CBS 2's Marcia Kramer spoke with a bunch of New Yorkers who seemed confused by the mayor's apparent hypocrisy.

"It's definitely is hypocritical," said Ashton Johnson of the Bronx.

"One way he's trying to stop people from gaining weight and then he's saying have donuts. I don't know if that is such a great decision," Joseph Battista of Bensonhurst added.

"I don't know what he's thinking, honestly. I mean unhealthy is unhealthy, so you can't pick one then have another," added Aaron Winfield of the Lower East Side.

"It's definitely confusing. He could have made it national carrot day or national watermelon day or national strawberry day, New York strawberry day," said Amy Jolson of Chelsea.

Then there was this simple, yet poignant declaration.

"He's speaking out of both ends of his  mouth," a person said.

City Council Speaker Christine Quinn, who hopes to succeed Bloomberg, said she's dead set against the ban because it's "punitive," and she'll undo it if she wins.

"Whoever the next mayor is is going to have to look at all the former mayor's executive orders and policies and rules and, you know, whoever is in that position, me or anybody else, will look at all of them, including this one," Quinn said.

On Thursday, Deputy Mayor Linda Gibbs was also asked if City Hall is sending mixed messages.

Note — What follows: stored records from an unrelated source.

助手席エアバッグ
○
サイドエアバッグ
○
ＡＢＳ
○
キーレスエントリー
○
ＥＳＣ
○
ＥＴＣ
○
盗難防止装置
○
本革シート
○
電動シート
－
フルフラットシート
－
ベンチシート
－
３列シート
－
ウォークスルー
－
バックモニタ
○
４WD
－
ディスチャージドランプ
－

1010 WINS' Stan Brooks reports


"The celebratory events, the naming days in honor of individuals or items or frivolities that are fun and exception joy, are quite distinct from a public health agenda," she said.

LINK: The History Behind National Donut Day

Entenmann's Super-Sized Donuts
(credit: Entenmann's/ Facebook)

National Donut Day is held every year on June 1 and was created by The Salvation Army in 1938 to honor the "donut lassies'' who served the sweet treats to soldiers in WWI and as a way to raise money for social service programs.

At Friday's event in Manhattan, Entenmann's donated $25,000 to The Salvation Army.